Third Quarter Review
Reported revenue was 493.1 million US dollars, down by 14.1% versus the prior year. On a constant currency basis, revenue was down by 14.6% versus the prior year. Owned E-commerce revenue grew by 56.4% versus the prior year. Reported gross margin was 41.0%, compared to 42.4% in the prior year. Reported operating margin was 8.6%, compared to 11.9% in the prior year. Adjusted operating margin was 10.6%, compared to 14.1% in the prior year. Reported diluted earnings per share were 0.27 US dollars, compared to earnings per share of 0.57 US dollars in the prior year. Adjusted diluted earnings per share were 0.35 US dollars, and, on a constant currency basis, were 0.34 US dollars, compared to 0.68 US dollars in the prior year.“During the last two quarters, which were significantly impacted by the global pandemic, the Company delivered solid earnings and exceptional cash from operations of over 210 million US dollars. While consumer demand exceeded our expectations during this time, we have been able to service the business at a high level and manage our inventory levels down by 22% compared to last year at quarter-end.

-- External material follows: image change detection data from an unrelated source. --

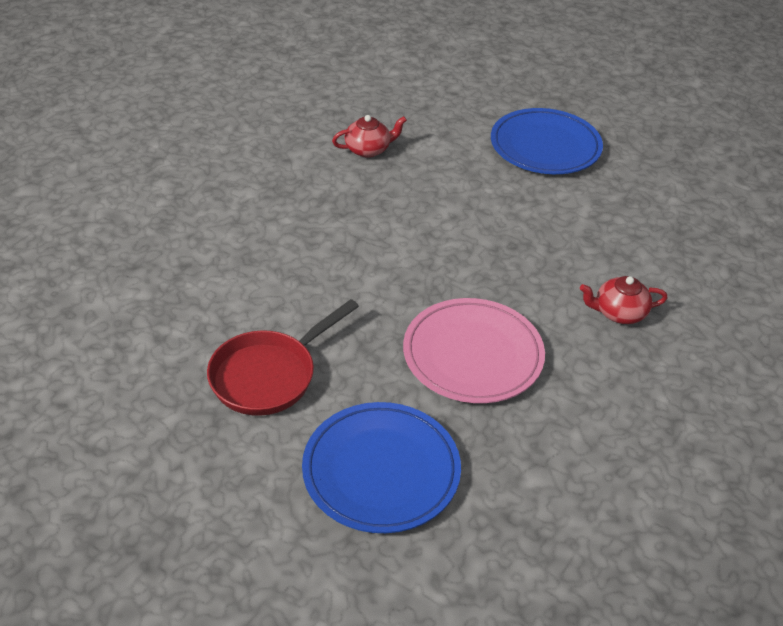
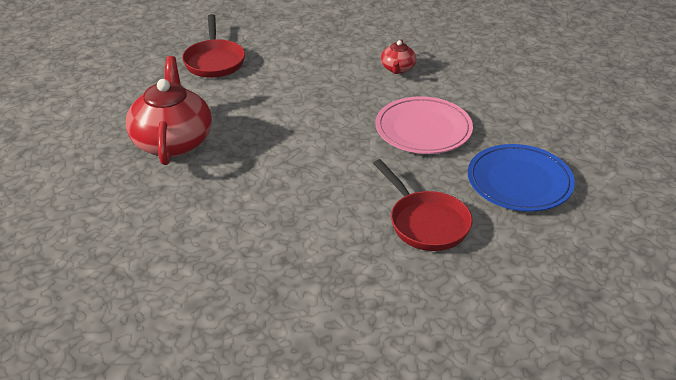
camera: 75 degrees left, 5 degrees down
(368, 149) = (172, 141): red teapot -> red teapot, size x2.08
(545, 146) = (214, 61): blue plate -> red pan

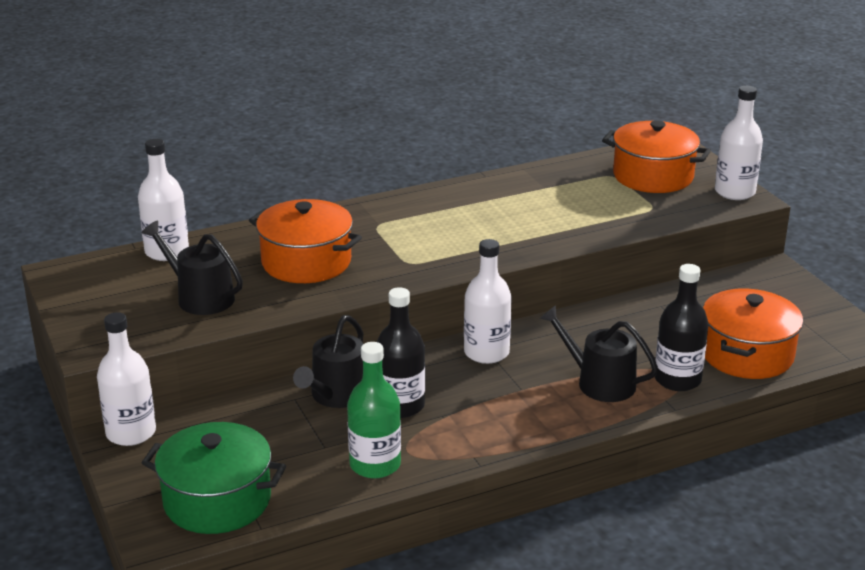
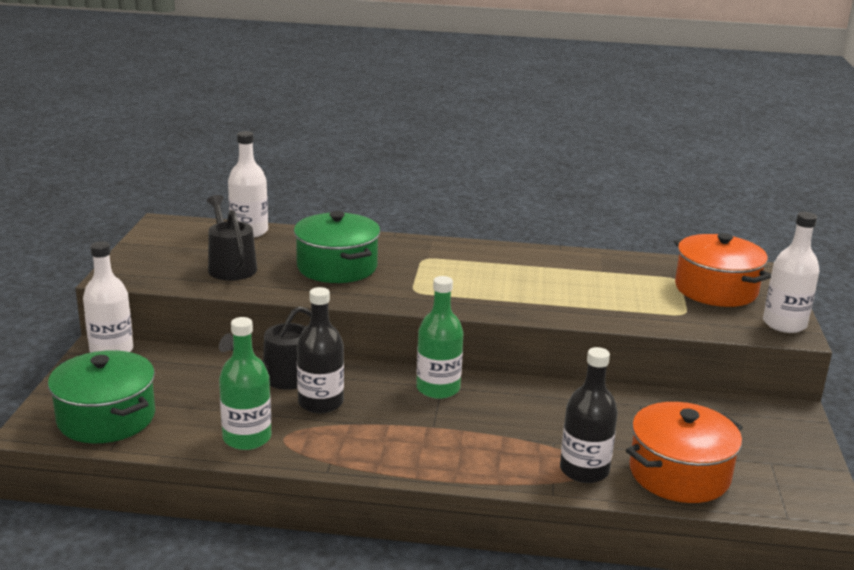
camera: 30 degrees right, 5 degrees down
(306, 262) = (337, 267): orange pot -> green pot
(486, 352) = (438, 388): white bottle -> green bottle
(599, 382) = (508, 446): black watering can -> none

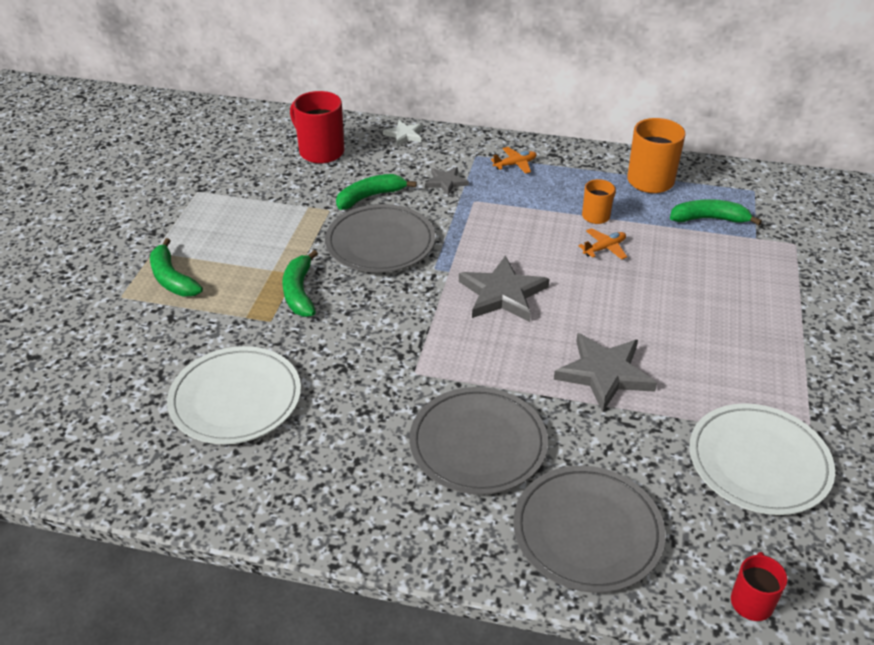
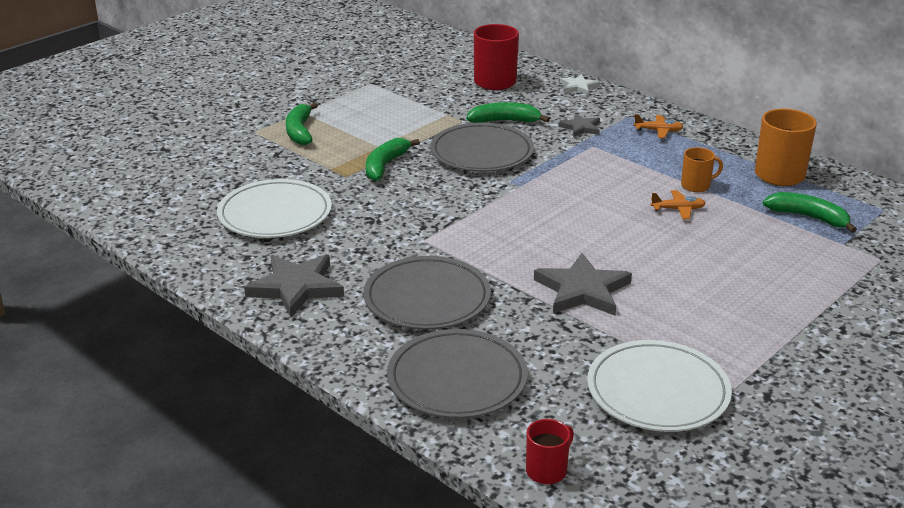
camera: 30 degrees right, 10 degrees down
(502, 294) = (550, 213): grey star -> grey star (296, 287)

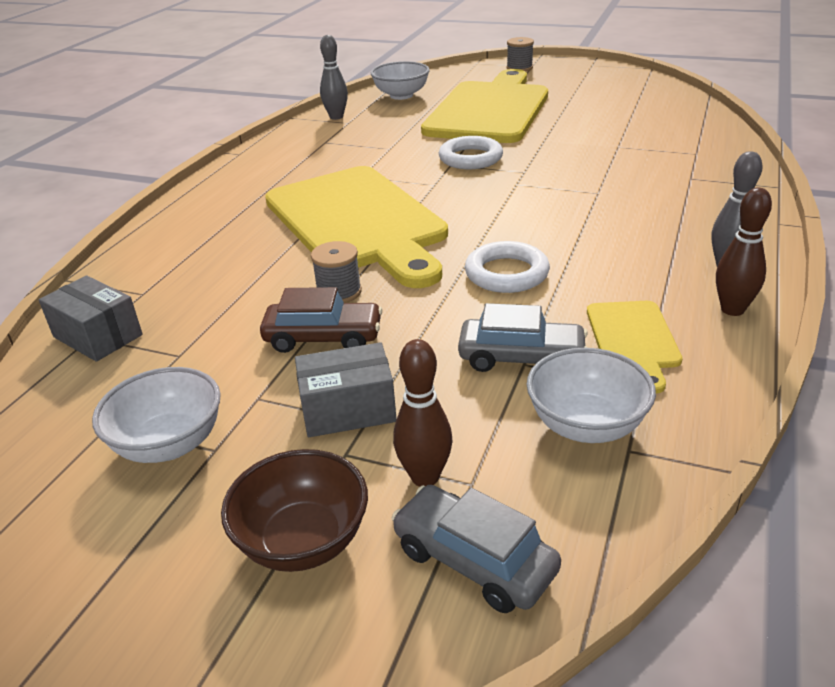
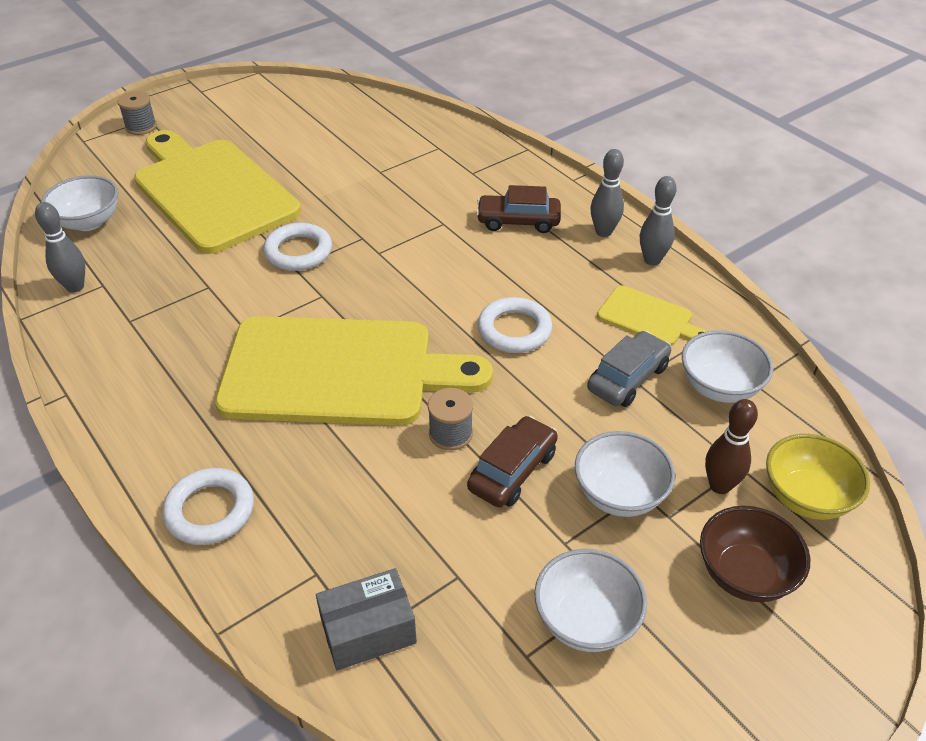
camera: 60 degrees left, 10 degrees up
(174, 234) = (210, 510): none -> white ring
(348, 409) = (619, 494): grey box -> white bowl
(474, 560) = (806, 497): grey car -> yellow bowl
(661, 221) = (518, 221): none -> brown car
(732, 309) = (652, 260): brown bowling pin -> grey bowling pin

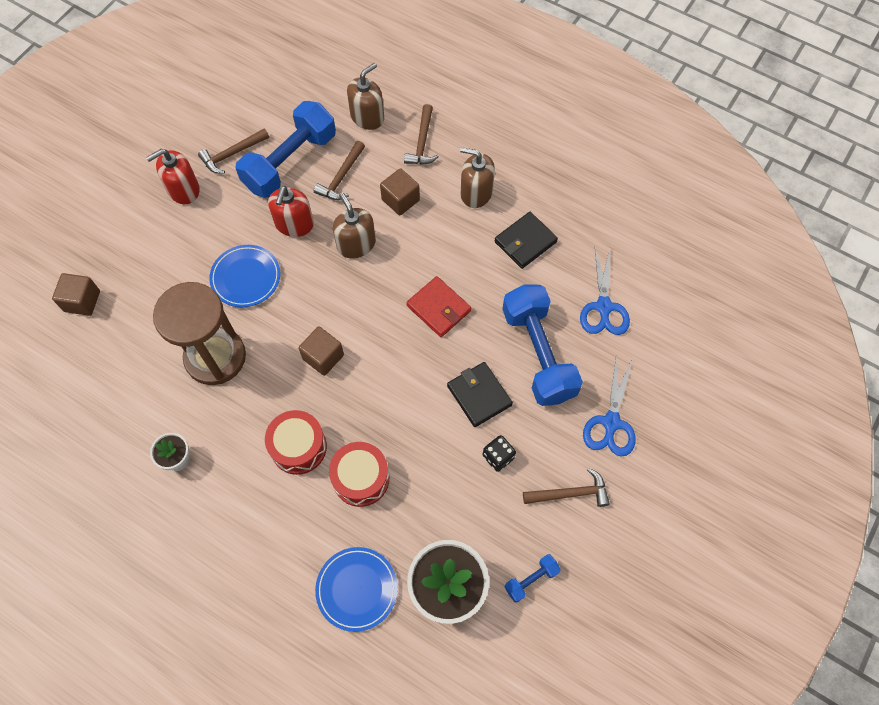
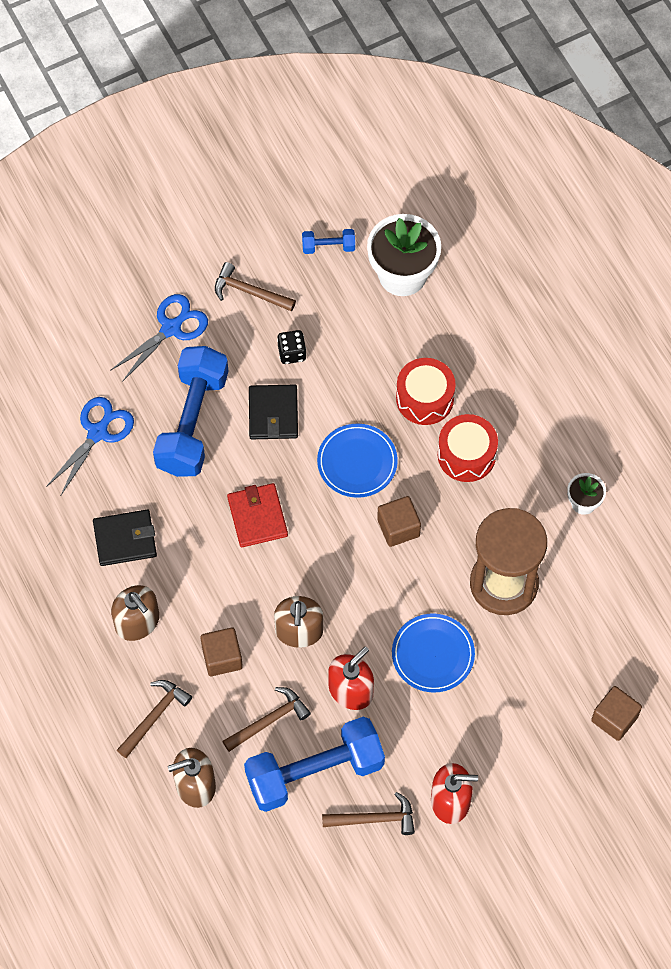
camera: 150 degrees left, 0 degrees up
(357, 589) = (477, 313): blue plate -> blue plate (357, 462)

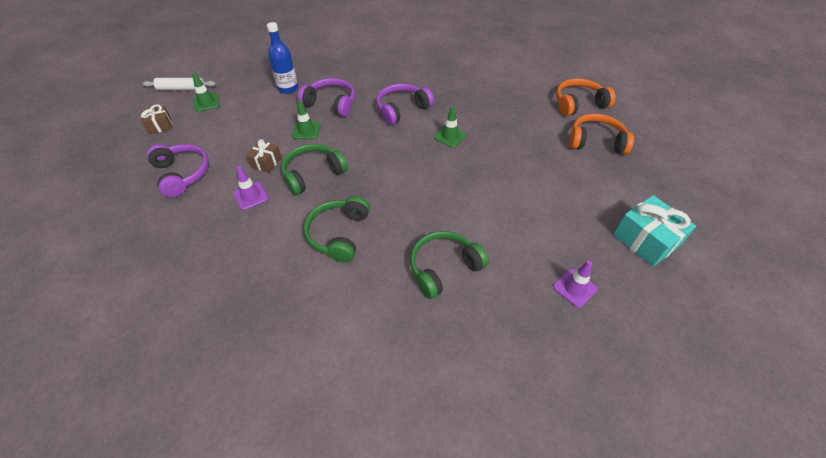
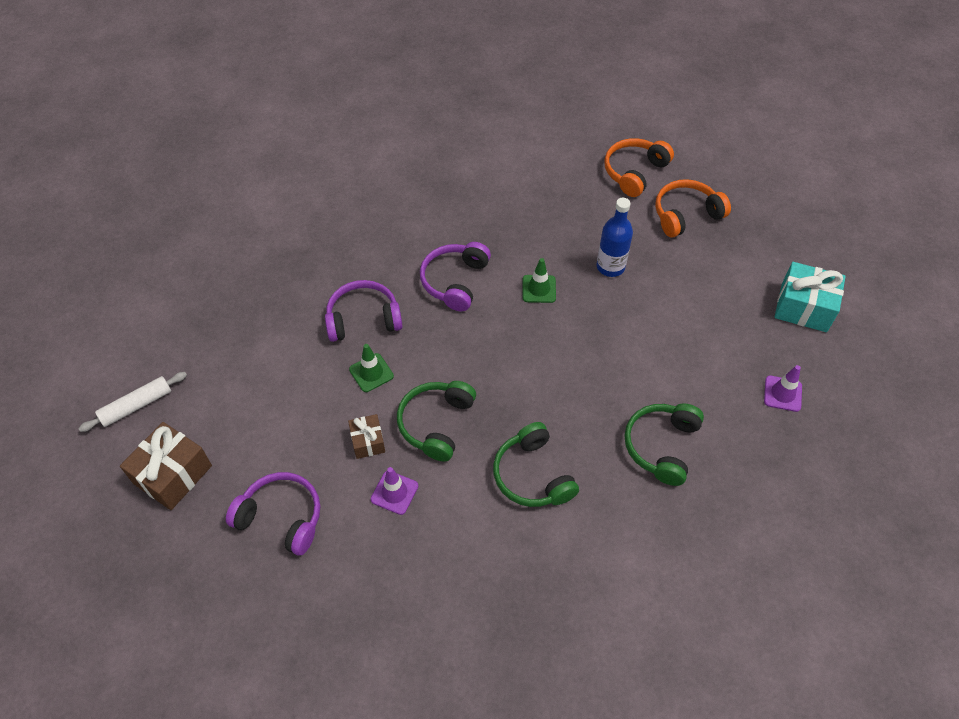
camera: 35 degrees left, 5 degrees up
(160, 126) = (173, 474): brown gift -> brown gift, size x1.76
(206, 102) = (198, 406): green traffic cone -> none
(288, 88) = (286, 326): blue bottle -> blue bottle (610, 267)

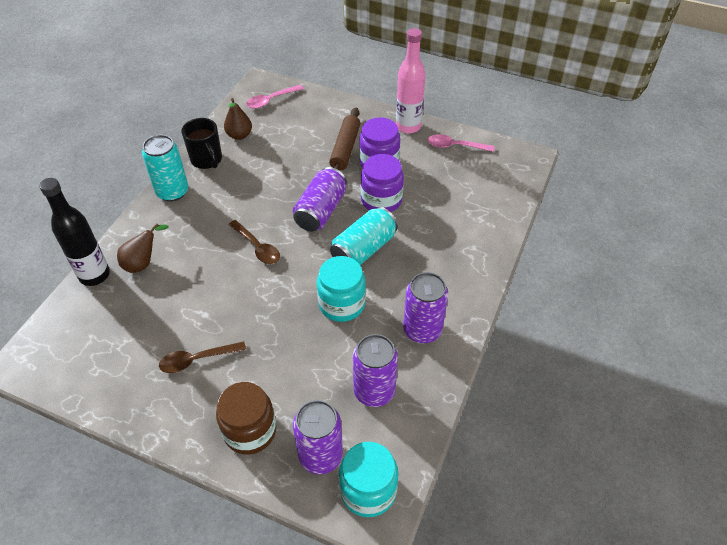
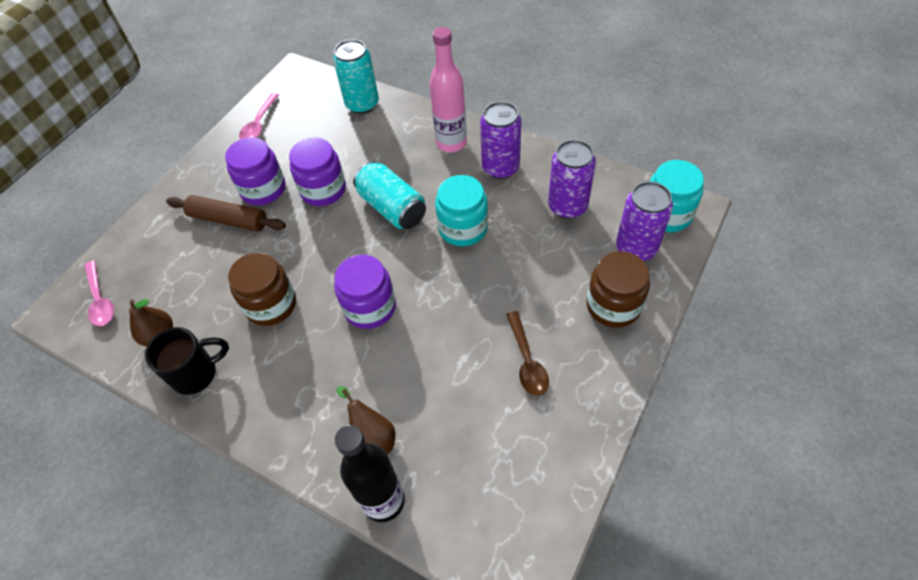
camera: 80 degrees left, 5 degrees up
(172, 192) = (247, 414): turquoise can -> turquoise can (362, 104)
(257, 247) = (370, 307): brown spoon -> purple jar
(263, 188) = (271, 305): none -> brown jar
(320, 211) = (326, 245): purple can -> none
(408, 126) = (212, 160): pink bottle -> pink bottle (451, 143)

We expect that headwinds caused by the pandemic will persist in the near-term and that fourth quarter revenue will be down no more than 25% year-over-year, including the effects of a partial shift in revenue from our international business into the first quarter of 2021. We will continue to invest behind the ongoing momentum of our key brands to enable accelerated growth in the first quarter of 2021”, concluded Mike Stornant, Senior Vice President and Chief Financial Officer.